The Task<T> class was integrated with the .NET Framework in .NET 4.0, as part of what is known as the Task Parallel Library. The main purpose of the TPL was to facilitate writing parallel code, making it easier to run code on multiple cores, for instance. That is why the class itself was called Task, it represented a piece of program you could run in parallel with other pieces of program. Task, however, is much more versatile than that. In .NET 4.5 (now RTM, and on MSDN next week), Task will be the primary actor for working with the new async/await language feature.
What Task is in reality is a “future”. A future is an object that represents a value which may or may not exist yet. When you run a piece of code using Task.Run, what the Task returned represents is the return value of your piece of code. It will only be available when the piece of code finished running. However, Task is suited to represent any sort of operation that hasn’t completed yet, parallel computation but also IO. If parallel computing is important in some fields, asynchronous IO is capital for almost any application (Client and server).
Reactive Extensions (Rx) is a project that was started by Erik Meijer before the TPL even existed. It was only released recently though (2010). Rx is providing a new interface (IObservable<T>) that can be combined by the means of operators, the same way you can use LINQ on IEnumerable<T>.
Historically, the async/await feature did not exist yet when the Rx project started. As a result, they have now a great deal of overlap in what they can do. It doesn’t mean that one must disappear, there are situations where one or the other will be better suited. Let’s now see which one is better suited for what.
Reasons for using Task<T>
Let’s say you are turning a synchronous function returning int to async, you could do two things: return IObservable<int> or Task<int>.
Rx provides you with a bunch of operators, one of them is Observable.Return. This returns an observable that pushes a single value, then completes immediately. My opinion is that returning Task<int> is better, and here are the reasons why:
- Task is included in .NET, whereas the reactive extensions are not. Your code will require the reactive extensions if you chose to return IObservable.
- In C# 5.0, the async/await language feature can only return Task or Task<T> (or void), so you can use that feature and don’t need any conversion.
- The IObservable<T> contract is very broad, it just represents a stream of values. It could be zero value, one value, or multiple values. And after a value has been pushed, it could complete immediately, or later. On the other hand, a Task<T> represents always a single value of type T, and when the value is available, it becomes the result of the task, and the task is considered completed. At this point, the task is immutable, and you know it will never change state again. The contract is much simpler.
If someone consuming your function looks at the signature, it is clear that it returns a single value if your return Task<T>. If you return IObservable<T> however, there are many things it could return. - The threading model is more straightforward with Task<T>. When you are handed a task, and want to attach a continuation to it, you are in complete control of what thread it will run on, no matter where that task comes from. If you don’t specify any scheduler for your continuation, it will run on the current scheduler, or the default scheduler (Task pool) if there is no current scheduler. That behavior is always true, and completely independent from the task you are attaching a continuation on.

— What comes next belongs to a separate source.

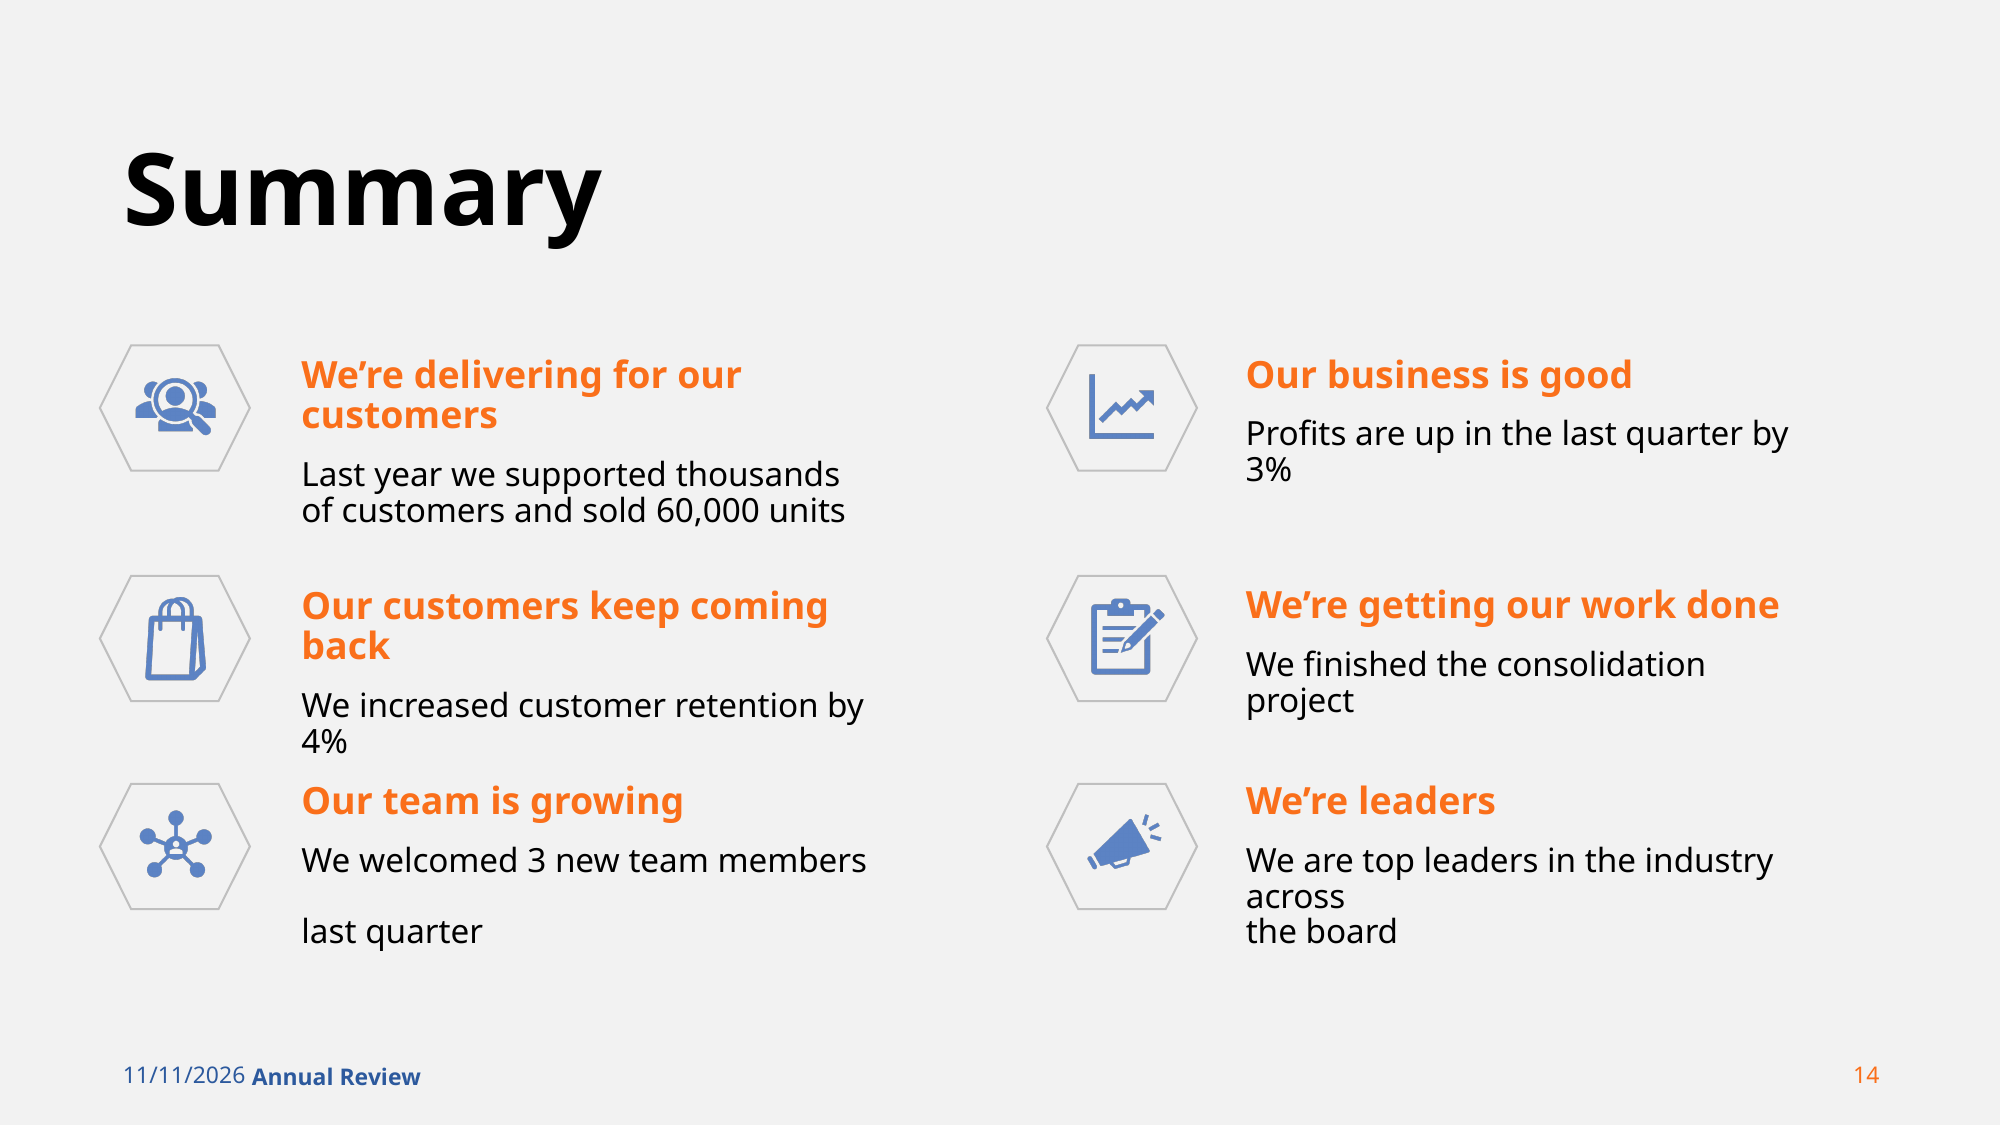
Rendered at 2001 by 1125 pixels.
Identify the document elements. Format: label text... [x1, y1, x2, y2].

In the reactive extensions, on the other hand, when you subscribe to an observable, the scheduler on which the callback will run depends on how the observable was constructed. This allows IObservable to have better performance, since it doesn’t switch thread at each step of the computation, but on the other hand, the abstraction leaks, and a piece of code working with an IObservable could behave differently depending on which scheduler that IObservable runs on. - This is an extension of the previous point, but with the reactive extensions, depending on how the observable is constructed, your consuming code (the code in the callback) could be blocking the producing code.
Task on the other hand, is just a piece of data. There is no producing code associated to it. This model is easier to reason with.
Reasons for using IObservable<T>
As you saw in the previous section, Task is a better abstraction and easier to reason with, but there are situations where Task<T> is not the best tool for the job. Task<T> represents a future for a single value of type T. Sometimes, you need to return a stream of values. Here is an example: let’s imagine you are writing an asynchronous function that reads a database table, and returns it. If you return task, you will have to return something like Task<List<Row>>, that means you will be buffering all the rows in memory, and complete the task when the whole table is buffered. You can probably see why this can become a scalability issue. A better option is to return IObservable<Row>. Each row, as it is read from the database, is pushed through the IObservable. The consumer can then process rows as they become available, and there is never more than one row in memory at the same time.
Note that if as a consumer, you still want to buffer all the rows, you can easily convert the IObservable<Row> to a Task<IList<Row>>, using this function:
public static Task<IList<T>> BufferAllAsync<T>(this IObservable<T> observable)
{
List<T> result = new List<T>();
object gate = new object();
TaskCompletionSource<IList<T>> finalTask = new TaskCompletionSource<IList<T>>();
observable.Subscribe(
value =>
{
lock (gate)
{
result.Add(value);
}
},
exception => finalTask.TrySetException(exception),
() => finalTask.SetResult(result.AsReadOnly())
);
return finalTask.Task;
}
To wrap up, I would suggest to use Task whenever you can, and use IObservable if you get into a more complex situation where you need an entire collection to be turned asynchronous.